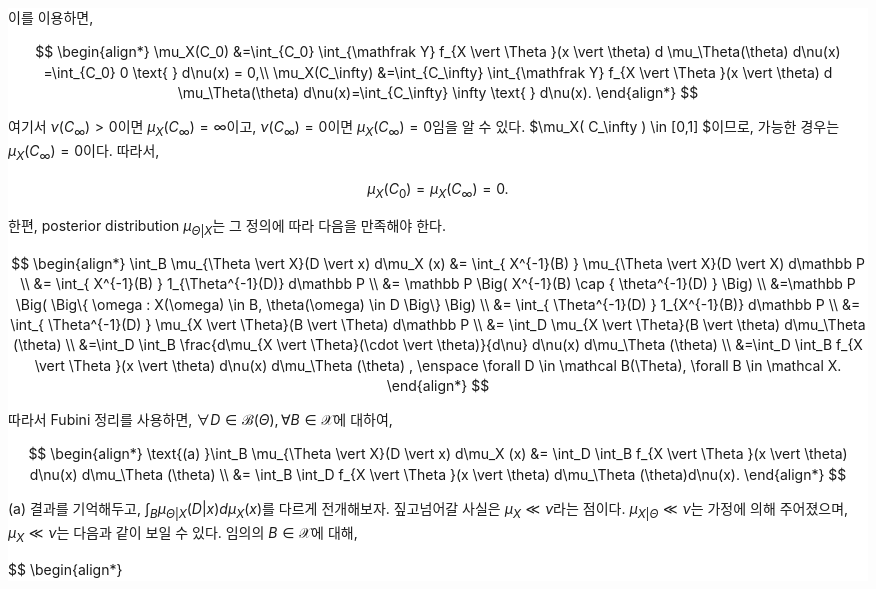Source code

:이를 이용하면,

$$
\begin{align*}
\mu_X(C_0) &=\int_{C_0} \int_{\mathfrak Y} f_{X \vert \Theta }(x \vert \theta) d \mu_\Theta(\theta) d\nu(x) =\int_{C_0} 0 \text{ } d\nu(x) = 0,\\
\mu_X(C_\infty) &=\int_{C_\infty} \int_{\mathfrak Y} f_{X \vert \Theta }(x \vert \theta) d \mu_\Theta(\theta) d\nu(x)=\int_{C_\infty} \infty \text{ } d\nu(x).
\end{align*}
$$

여기서 $\nu(C_\infty) >0$이면 $\mu_X(C_\infty) = \infty$이고, $\nu(C_\infty) = 0$이면 $\mu_X(C_\infty) = 0$임을 알 수 있다. $\mu_X( C_\infty ) \in [0,1] $이므로, 가능한 경우는 $\mu_X(C_\infty) = 0$이다. 따라서,

$$
\mu_X(C_0) = \mu_X(C_\infty) = 0.
$$



한편, posterior distribution $\mu_{\Theta \vert X}$는 그 정의에 따라 다음을 만족해야 한다.

$$
\begin{align*}
\int_B \mu_{\Theta \vert X}(D \vert x) d\mu_X (x) 
&= \int_{ X^{-1}(B) } \mu_{\Theta \vert X}(D \vert X) d\mathbb P \\
&= \int_{ X^{-1}(B) } 1_{\Theta^{-1}(D)} d\mathbb P \\
&= \mathbb P \Big( X^{-1}(B) \cap { \theta^{-1}(D) } \Big) \\
&=\mathbb P \Big( \Big\{ \omega : X(\omega) \in B, \theta(\omega) \in D \Big\} \Big) \\
&= \int_{ \Theta^{-1}(D) } 1_{X^{-1}(B)} d\mathbb P \\
&= \int_{ \Theta^{-1}(D) }  \mu_{X \vert \Theta}(B \vert \Theta) d\mathbb P  \\
&= \int_D \mu_{X \vert \Theta}(B \vert \theta) d\mu_\Theta (\theta) \\
&=\int_D \int_B \frac{d\mu_{X \vert \Theta}(\cdot \vert \theta)}{d\nu} d\nu(x) d\mu_\Theta (\theta) \\
&=\int_D \int_B f_{X \vert \Theta }(x \vert \theta)  d\nu(x) d\mu_\Theta (\theta) , \enspace \forall D \in \mathcal B(\Theta), \forall B \in \mathcal X.
\end{align*}
$$

따라서 Fubini 정리를 사용하면, $\forall D \in \mathcal B(\Theta), \forall B \in \mathcal X$에 대하여,

$$
\begin{align*}
\text{(a) }\int_B \mu_{\Theta \vert X}(D \vert x) d\mu_X (x)  
&= \int_D \int_B f_{X \vert \Theta }(x \vert \theta)  d\nu(x) d\mu_\Theta (\theta) \\
&= \int_B \int_D f_{X \vert \Theta }(x \vert \theta)   d\mu_\Theta (\theta)d\nu(x).
\end{align*}
$$


$\text{(a)}$ 결과를 기억해두고, $\int_B \mu_{\Theta \vert X}(D \vert x) d\mu_X (x)$를 다르게 전개해보자. 짚고넘어갈 사실은 $\mu_X  \ll \nu$라는 점이다. $\mu_{X\vert\Theta} \ll \nu$는 가정에 의해 주어졌으며, $\mu_X \ll \nu$는 다음과 같이 보일 수 있다. 임의의 $B \in \mathcal X$에 대해,

$$
\begin{align*}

============

▶ _THE PROBLEM_
Whenever images occur above, omit them and retype each line exactly as it stands.

▶ _EXERCISE SOLUTION_
Source code

:이를 이용하면,

$$
\begin{align*}
\mu_X(C_0) &=\int_{C_0} \int_{\mathfrak Y} f_{X \vert \Theta }(x \vert \theta) d \mu_\Theta(\theta) d\nu(x) =\int_{C_0} 0 \text{ } d\nu(x) = 0,\\
\mu_X(C_\infty) &=\int_{C_\infty} \int_{\mathfrak Y} f_{X \vert \Theta }(x \vert \theta) d \mu_\Theta(\theta) d\nu(x)=\int_{C_\infty} \infty \text{ } d\nu(x).
\end{align*}
$$

여기서 $\nu(C_\infty) >0$이면 $\mu_X(C_\infty) = \infty$이고, $\nu(C_\infty) = 0$이면 $\mu_X(C_\infty) = 0$임을 알 수 있다. $\mu_X( C_\infty ) \in [0,1] $이므로, 가능한 경우는 $\mu_X(C_\infty) = 0$이다. 따라서,

$$
\mu_X(C_0) = \mu_X(C_\infty) = 0.
$$



한편, posterior distribution $\mu_{\Theta \vert X}$는 그 정의에 따라 다음을 만족해야 한다.

$$
\begin{align*}
\int_B \mu_{\Theta \vert X}(D \vert x) d\mu_X (x) 
&= \int_{ X^{-1}(B) } \mu_{\Theta \vert X}(D \vert X) d\mathbb P \\
&= \int_{ X^{-1}(B) } 1_{\Theta^{-1}(D)} d\mathbb P \\
&= \mathbb P \Big( X^{-1}(B) \cap { \theta^{-1}(D) } \Big) \\
&=\mathbb P \Big( \Big\{ \omega : X(\omega) \in B, \theta(\omega) \in D \Big\} \Big) \\
&= \int_{ \Theta^{-1}(D) } 1_{X^{-1}(B)} d\mathbb P \\
&= \int_{ \Theta^{-1}(D) }  \mu_{X \vert \Theta}(B \vert \Theta) d\mathbb P  \\
&= \int_D \mu_{X \vert \Theta}(B \vert \theta) d\mu_\Theta (\theta) \\
&=\int_D \int_B \frac{d\mu_{X \vert \Theta}(\cdot \vert \theta)}{d\nu} d\nu(x) d\mu_\Theta (\theta) \\
&=\int_D \int_B f_{X \vert \Theta }(x \vert \theta)  d\nu(x) d\mu_\Theta (\theta) , \enspace \forall D \in \mathcal B(\Theta), \forall B \in \mathcal X.
\end{align*}
$$

따라서 Fubini 정리를 사용하면, $\forall D \in \mathcal B(\Theta), \forall B \in \mathcal X$에 대하여,

$$
\begin{align*}
\text{(a) }\int_B \mu_{\Theta \vert X}(D \vert x) d\mu_X (x)  
&= \int_D \int_B f_{X \vert \Theta }(x \vert \theta)  d\nu(x) d\mu_\Theta (\theta) \\
&= \int_B \int_D f_{X \vert \Theta }(x \vert \theta)   d\mu_\Theta (\theta)d\nu(x).
\end{align*}
$$


$\text{(a)}$ 결과를 기억해두고, $\int_B \mu_{\Theta \vert X}(D \vert x) d\mu_X (x)$를 다르게 전개해보자. 짚고넘어갈 사실은 $\mu_X  \ll \nu$라는 점이다. $\mu_{X\vert\Theta} \ll \nu$는 가정에 의해 주어졌으며, $\mu_X \ll \nu$는 다음과 같이 보일 수 있다. 임의의 $B \in \mathcal X$에 대해,

$$
\begin{align*}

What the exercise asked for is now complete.